### TEXT SHOWN
###

In August of 1929, Arabs instigated violence in the Jerusalem area that spread to most of Palestine. The violence began in Jerusalem and soon spread to Hebron, Motza, and Safed, all old Jewish communities in Palestine that supposedly lived in harmony with their Arab neighbors, rather than Zionist settlements.

In Hebron, the Jewish community which had been there for hundreds of years, refused the help proffered by the Haganah underground when it seemed that Arab agitation was beginning. They trusted their neighbors.

The principle instigators were Haj Amin El Husseini and Aref el Aref. Aref el Aref, along with Husseini, had been responsible for previous riots. He had now been appointed district officer of the Beersheba district. Aref el Aref paid a visit to Hebron shortly before the riots and preached an inflammatory sermon on Thursday, August 22. Rumors were spread that the Jews had killed Arabs in Jerusalem, that the Jews had burned down the Al-Aqsa mosque (supposedly this was documented with a fake photo) or that the Jews were planning to build a synagogue near the wailing wall.

There are many indications that the Arabs, as well as the British had advance warning of the disturbances, yet the British did nothing to try to head them off. There was one British policeman in Hebron, Raymond Cafferata. He commanded a force of 18 mounted police and 15 on foot. Of these, all but one were Arabs. Eleven were over age  and there was but a single Jew among them.

###

### EXTRACTED RECORDS
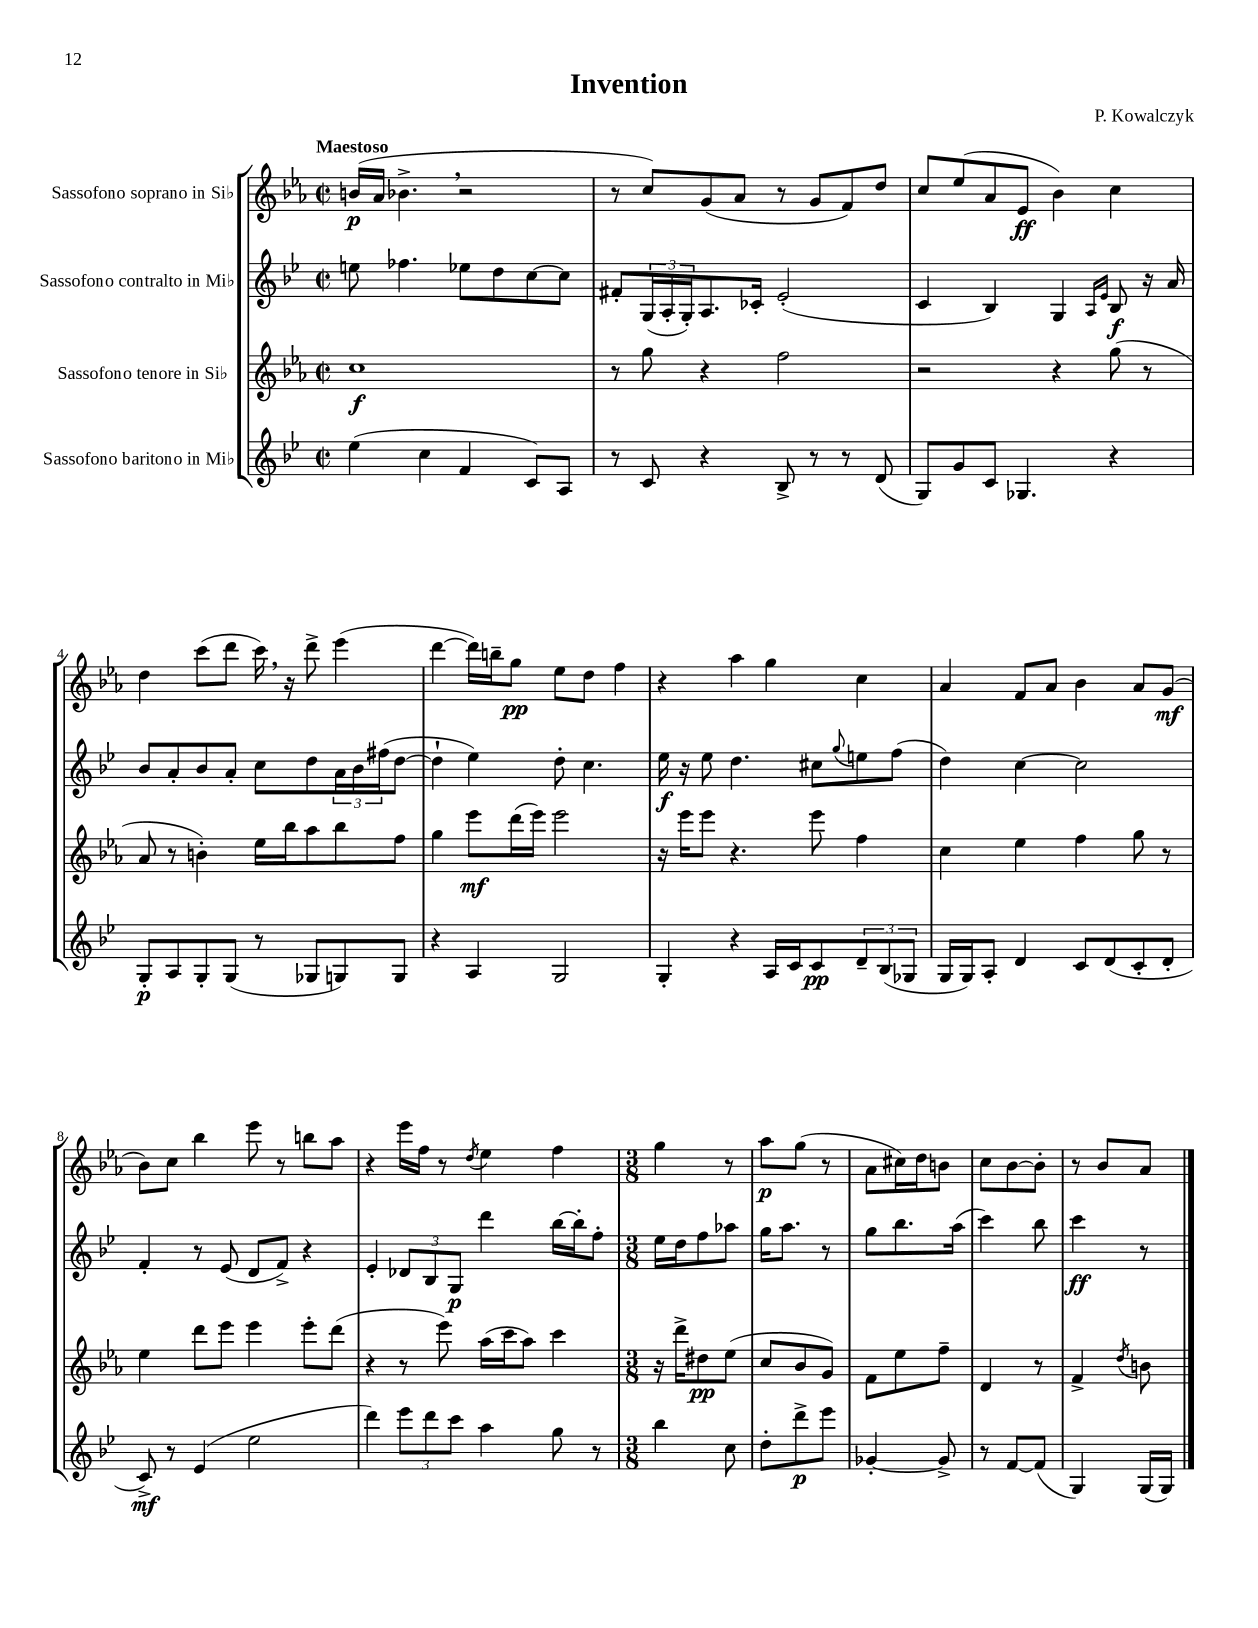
\header { title = "Invention" composer = "P. Kowalczyk" }
<<
\new StaffGroup <<
\new Staff = "s0" \with { instrumentName = "Sassofono soprano in Sib" } {
    \clef treble \key ees \major \defaultTimeSignature \time 2/2 \tempo "Maestoso"
    b'16\p( aes'16 bes'4.-> \breathe r2 |
    r8 c''8) g'8( aes'8 r8 g'8 f'8) d''8 |
    c''8 ees''8( aes'8 ees'8\ff bes'4) c''4 |
    d''4 c'''8( d'''8 c'''16) \breathe r16 d'''8-> ees'''4( |
    d'''4~ d'''16) b''16-- g''8\pp ees''8 d''8 f''4 |
    r4 aes''4 g''4 c''4 |
    aes'4 f'8 aes'8 bes'4 aes'8 g'8\mf( |
    bes'8) c''8 bes''4 ees'''8 r8 b''8 aes''8 |
    r4 ees'''16 f''16 r8 \acciaccatura { d''8 } ees''4 f''4 |
    \numericTimeSignature \time 3/8 g''4 r8 |
    aes''8\p g''8( r8 |
    aes'8 cis''16) d''16 b'8 |
    c''8 bes'8~ bes'8-. |
    r8 bes'8 aes'8 \bar "|." |
}
\new Staff = "s1" \with { instrumentName = "Sassofono contralto in Mib" } {
    \clef treble \key bes \major \defaultTimeSignature \time 2/2
    e''8 fes''4. ees''8 d''8 c''8~ c''8 |
    fis'8-. \tuplet 3/2 { g16( a16-. g16-.) } a8. ces'16-. ees'2-.( |
    c'4 bes4) g4 \grace { a16 ees'16 } bes8\f r16 a'16 |
    bes'8 a'8-. bes'8 a'8-. c''8 d''8 \tuplet 3/2 { a'16 bes'16 fis''16( } d''8~ |
    d''4-! ees''4) d''8-. c''4. |
    ees''16\f r16 ees''8 d''4. cis''8 \appoggiatura { g''8 } e''8 f''8( |
    d''4) c''4~ c''2 |
    f'4-. r8 ees'8( d'8 f'8->) r4 |
    ees'4-. \tuplet 3/2 { des'8 bes8 g8\p } d'''4 bes''16~ bes''16-. f''8-. |
    \numericTimeSignature \time 3/8 ees''16 d''16 f''8 aes''8 |
    g''16 a''8. r8 |
    g''8 bes''8. a''16( |
    c'''4) bes''8 |
    c'''4\ff r8 \bar "|." |
}
\new Staff = "s2" \with { instrumentName = "Sassofono tenore in Sib" } {
    \clef treble \key ees \major \defaultTimeSignature \time 2/2
    c''1\f |
    r8 g''8 r4 f''2 |
    r2 r4 g''8( r8 |
    aes'8 r8 b'4-.) ees''16 bes''16 aes''8 bes''8 f''8 |
    g''4 ees'''8\mf d'''16( ees'''16) ees'''2 |
    r16 ees'''16 ees'''8 r4. ees'''8 f''4 |
    c''4 ees''4 f''4 g''8 r8 |
    ees''4 d'''8 ees'''8 ees'''4 ees'''8-. d'''8( |
    r4 r8 ees'''8) aes''16( c'''16 aes''8) c'''4 |
    \numericTimeSignature \time 3/8 r16 d'''16-> dis''8\pp ees''8( |
    c''8 bes'8 g'8) |
    f'8 ees''8 f''8-- |
    d'4 r8 |
    f'4-> \acciaccatura { d''8 } b'8 \bar "|." |
}
\new Staff = "s3" \with { instrumentName = "Sassofono baritono in Mib" } {
    \clef treble \key bes \major \defaultTimeSignature \time 2/2
    ees''4( c''4 f'4 c'8) a8 |
    r8 c'8 r4 bes8-> r8 r8 d'8( |
    g8) g'8 c'8 ges4. r4 |
    g8-.\p a8 g8-. g8( r8 ges8 g8) g8 |
    r4 a4 g2 |
    g4-. r4 a16 c'16 c'8\pp \tuplet 3/2 { d'8-- bes8( ges8 } |
    g16 g16) a8-. d'4 c'8 d'8( c'8-. d'8-. |
    c'8->\mf) r8 ees'4( ees''2 |
    d'''4) \tuplet 3/2 { ees'''8 d'''8 c'''8 } a''4 g''8 r8 |
    \numericTimeSignature \time 3/8 bes''4 c''8 |
    d''8-. d'''8->\p ees'''8 |
    ges'4~-. ges'8-> |
    r8 f'8~ f'8( |
    g4) g16( g16) \bar "|." |
}
>>
>>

###

### WRITTEN TASKS
1. Answer these questions about the account of the 1929 violence in Palestine:
(a) Who preached an inflammatory sermon in Hebron, and on what date?
(b) Whose help did the Jewish community of Hebron refuse?
(c) How many mounted police did Raymond Cafferata command?
2. Carry on the account of the 1929 violence in Palestine, starting after its last sentence.

### ANSWERS PER TASK
1.
(a) Aref el Aref, on Thursday, August 22.
(b) The Haganah underground's.
(c) 18.

2.
Beginning about 3 PM on Friday, August 23, there was agitation in Hebron. People returning from prayers in Jerusalem were claiming that the Jews were killing Arabs there. Arabs began stoning the Hebron Yeshiva. An orthodox Yeshiva student tried to leave the Yeshiva building and was stabbed to death. Cafferata now managed to quiet things down for the present.

The riots began in earnest, however, on the morning of Saturday, August 24.  Arabs killed 64 to 67 Jews in Hebron and wounded many others.  Babies were beheaded. Old rabbis were castrated. There were incidents of rape, torture and mutilation. Hands and fingers were torn off bodies, apparently for jewelry.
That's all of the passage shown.